99 Prozent Effizienz
Dennoch wäre es verfrüht, von einem Durchbruch von Power to Heat zu sprechen. Zwar sind die elektrischen Heizsysteme technisch ausgereift und müssen nicht mehr weiterentwickelt werden. „Unsere Widerstandserhitzer wandeln den Strom mit einem Wirkungsgrad von 99 Prozent in Wärme um. Effizienter geht es nicht“, sagt Thorsten Wiedemann von der Firma Klöpper-Therm aus Dortmund, die bereits zahlreiche Anlagen an Stadtwerke geliefert hat. Trotzdem ist ihr Absatz zuletzt ins Stocken geraten. „Wir hatten 2012 einen Hype, aber mittlerweile ist die Nachfrage nach Power-to-Heat-Systemen eher Verhalten“, sagt Wiedemann. Der Experte erklärt das mit den schwierigen energiewirtschaftlichen Rahmenbedingungen. „Der Regelenergiemarkt hat einen Einbruch erlitten und ermöglicht den Energieversorgern kaum noch Erlöse“, sagt Wiedemann.

Derzeit nicht wirtschaftlich
Uwe Weber von den Stadtwerken Lemgo bestätigt, dass sich Power-to-Heat-Anlagen derzeit nur schwer wirtschaftlich betreiben lassen. Weil immer mehr Anbieter auf den Regelenergiemarkt drängen, sinken die Preise für die Reserveleistung. So liegt der aktuelle mittlere Leistungspreis für sogenannte negative Sekundenreserve, die innerhalb von wenigen Minuten zur Verfügung gestellt werden muss, zwischen zehn und 35 Euro pro Megawattstunde. Vor einigen Monaten war dieser Wert noch dreistellig, 2014 sogar vierstellig. „Wir müssten aber mindestens 100 Euro für unsere Anlage bekommen, um sie wirtschaftlich zu betreiben“, sagt Weber. Das Problem sind die hohen regulatorischen Kosten wie Steuern, Abgaben und die Umlage nach dem deutschen Erneuerbare-Energien-Gesetz (EEG-Umlage), die auf die Erzeugungskosten aufgeschlagen werden müssen und fast die Hälfte der Gesamtkosten ausmachen. „Deshalb wird unsere Regelenergie nur noch sehr selten abgerufen“, erklärt Weber.

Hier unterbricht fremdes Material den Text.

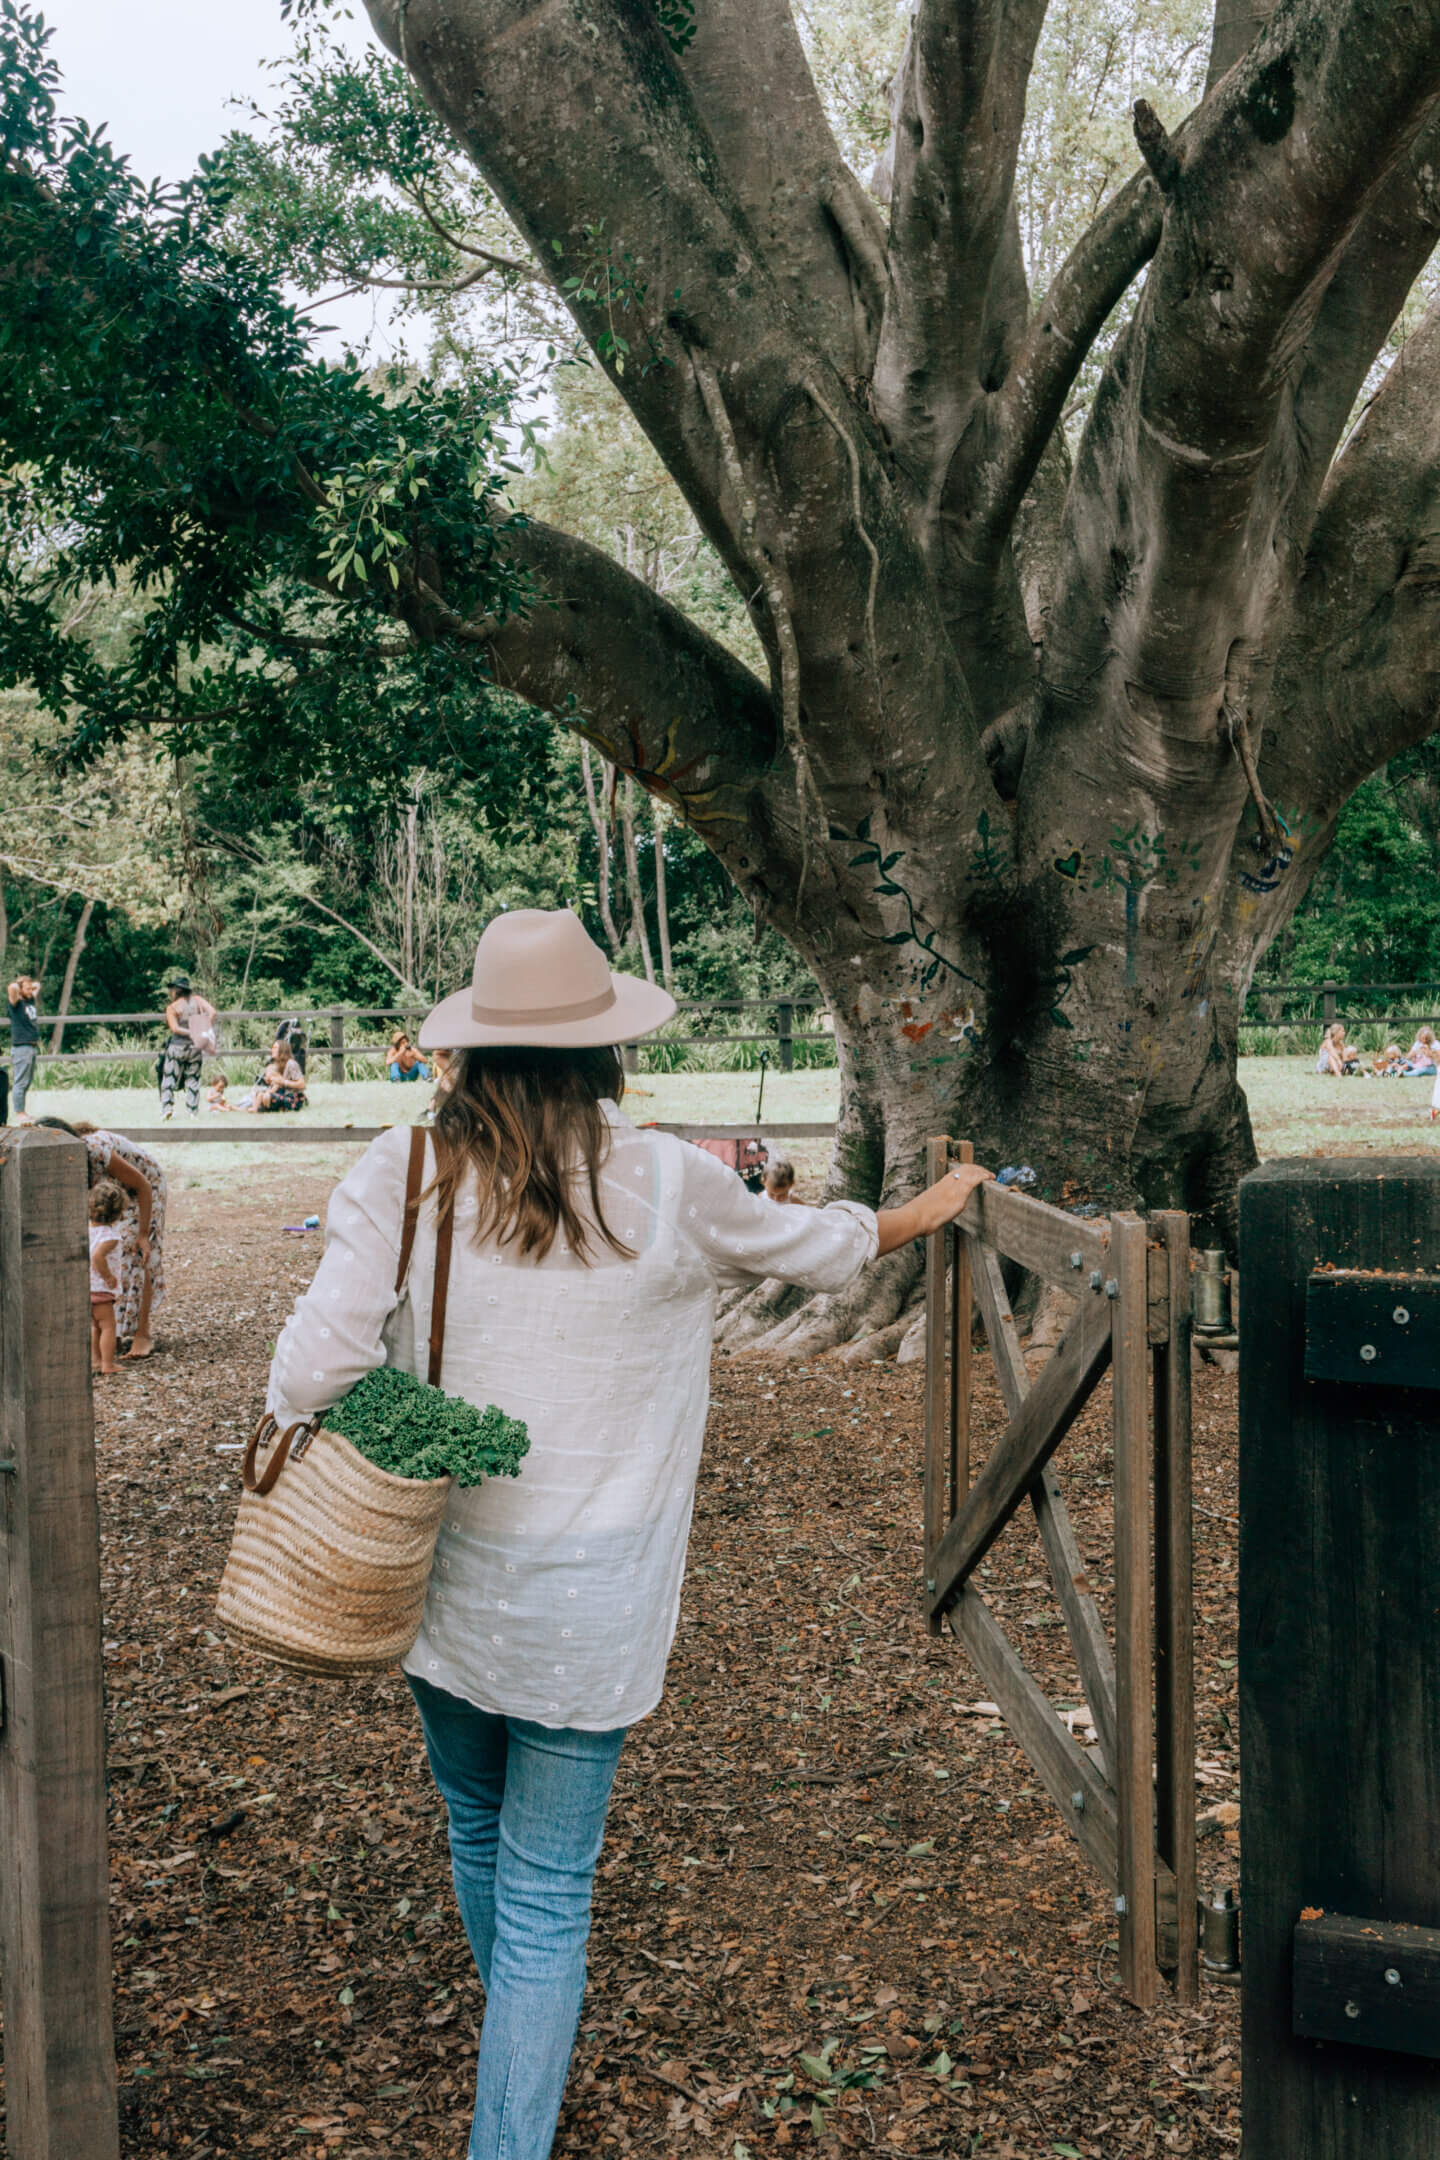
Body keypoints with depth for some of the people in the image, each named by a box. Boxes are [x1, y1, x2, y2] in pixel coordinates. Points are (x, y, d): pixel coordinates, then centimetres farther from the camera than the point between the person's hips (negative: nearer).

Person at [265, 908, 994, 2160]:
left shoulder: (405, 1170, -9)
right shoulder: (668, 1187, -10)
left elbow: (317, 1364, -12)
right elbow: (819, 1250, 7)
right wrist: (928, 1210, 27)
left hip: (441, 1578, 3)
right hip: (586, 1609, -3)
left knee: (479, 1834, 26)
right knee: (548, 1889, 7)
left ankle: (522, 2052, 51)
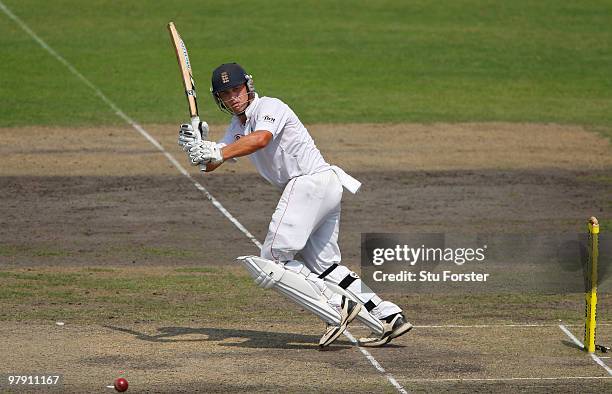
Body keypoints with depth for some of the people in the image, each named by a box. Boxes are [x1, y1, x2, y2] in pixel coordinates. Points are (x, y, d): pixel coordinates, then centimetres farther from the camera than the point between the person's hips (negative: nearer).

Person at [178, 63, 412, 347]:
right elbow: (209, 165, 10)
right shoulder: (237, 126, 20)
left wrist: (216, 153, -37)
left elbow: (261, 139, -30)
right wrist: (196, 146, -12)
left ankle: (336, 306, -20)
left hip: (311, 182, -10)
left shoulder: (269, 107, -8)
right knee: (323, 266, 11)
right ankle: (389, 318, 9)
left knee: (274, 257, -13)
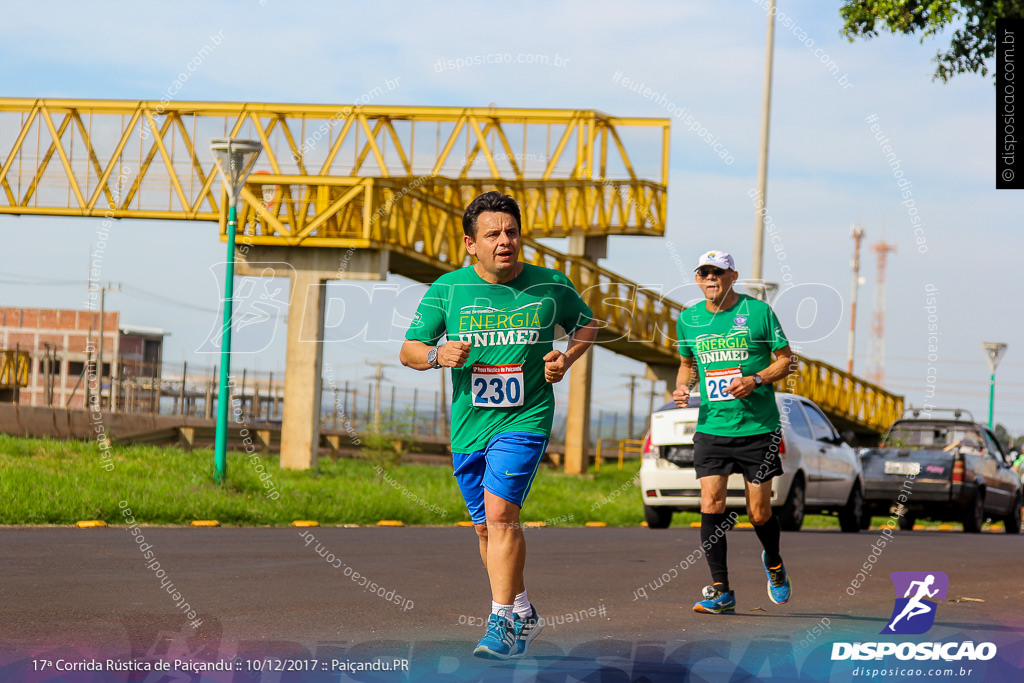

Trotz der Probleme ist Weber überzeugt, dass Investitionen in Power to Heat in Deutschland nicht vergebens sind. Zum einen besteht Hoffnung, dass eine dynamische, an den Börsenstrompreis angepasste EEG-Umlage die regulatorischen Kosten senken und somit die Wirtschaftlichkeit von Power-to-Heat verbessern könnte. Zum anderen setzt Weber darauf, dass zur Vermeidung von regionalen Netzengpässen Überschussmärkte aufgebaut werden. Auf diesen könnten Betreiber von Power-to-Heat-Anlagen dann überschüssigen Ökostrom einkaufen. Laut Weber haben Widerstandskessel eine Lebensdauer von 20 Jahren. Die Lemgoer Anlage könnte demnach noch einen nennenswerten Beitrag zur Energiewende leisten.